INSTRUCTIONS FOR THE TASK: Each entry must be given again exactly; images do not belong in the copy.

DATA PROVIDED:
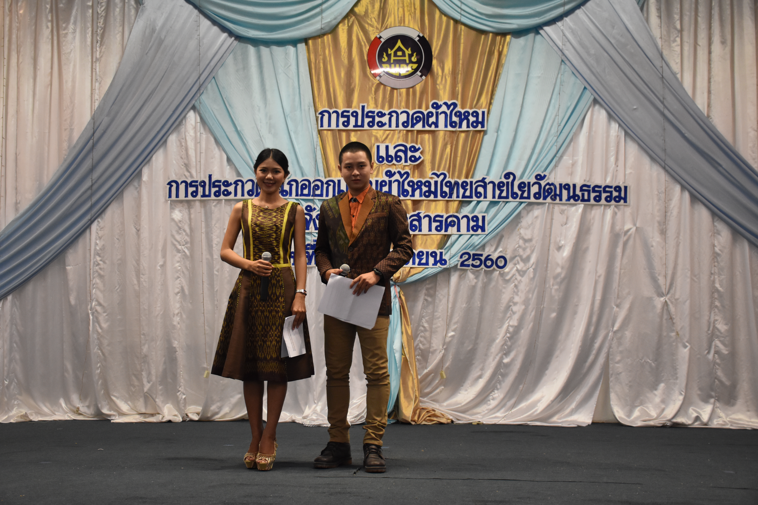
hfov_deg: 47.9
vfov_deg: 33.0
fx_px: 853
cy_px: 252
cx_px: 379
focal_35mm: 40
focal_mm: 27
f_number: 4
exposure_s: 1/60
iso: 1600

ANSWER BOX:
hfov_deg: 47.9
vfov_deg: 33.0
fx_px: 853
cy_px: 252
cx_px: 379
focal_35mm: 40
focal_mm: 27
f_number: 4
exposure_s: 1/60
iso: 1600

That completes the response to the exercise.